# Gradient Descent Quantizes ReLU Network Features

### Venue

ArXiv (2018)

### Publication Year

2018

### Authors

Hartmut Maennel, Olivier Bousquet, Sylvain Gelly

### BibTeX

## Abstract

Deep neural networks are often trained in the over-parametrized regime (i.e. with
far more parameters than training examples), and understanding why the training
converges to solutions that generalize remains an open problem. Several studies
have highlighted the fact that the training procedure, i.e. mini-batch Stochastic
Gradient Descent (SGD) leads to solutions that have specific properties in the loss
landscape. However, even with plain Gradient Descent (GD) the solutions found in
the over-parametrized regime are pretty good and this phenomenon is poorly
understood.
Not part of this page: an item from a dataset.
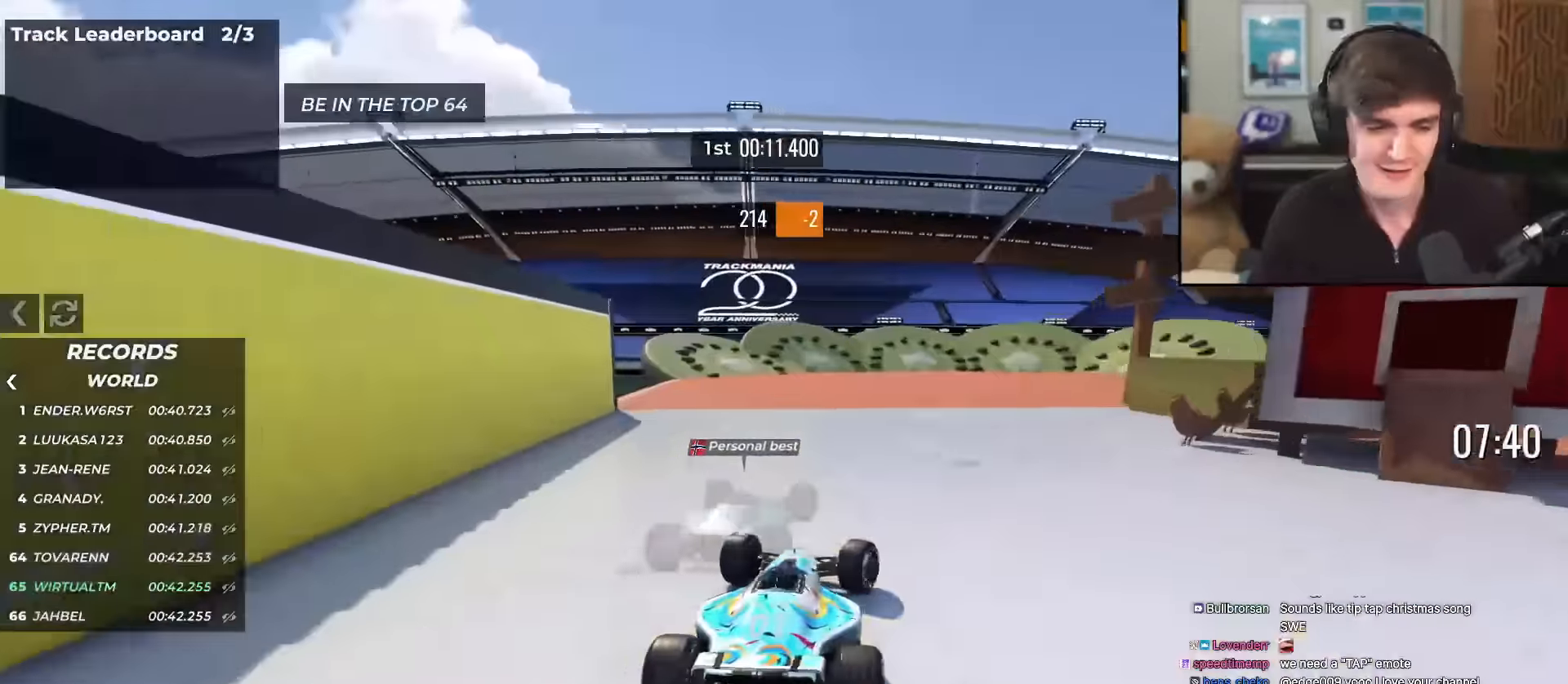
{"keys": ["right", "up"], "events": [[401, "right", "up"], [484, "right", "down"]]}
We propose an analysis of this behavior for feedforward networks with a
ReLU activation function under the assumption of small initialization and learning
rate and uncover a quantization effect: The weight vectors tend to concentrate at a
small number of directions determined by the input data. As a consequence, we show
that for given input data there are only finitely many, "simple" functions that can
be obtained, independent of the network size. This puts these functions in analogy
to linear interpolations (for given input data there are finitely many
triangulations, which each determine a function by linear interpolation). We ask
whether this analogy extends to the generalization properties - while the usual
distribution-independent generalization property does not hold, it could be that
for e.g. smooth functions with bounded second derivative an approximation property
holds which could "explain" generalization of networks (of unbounded size) to
unseen inputs.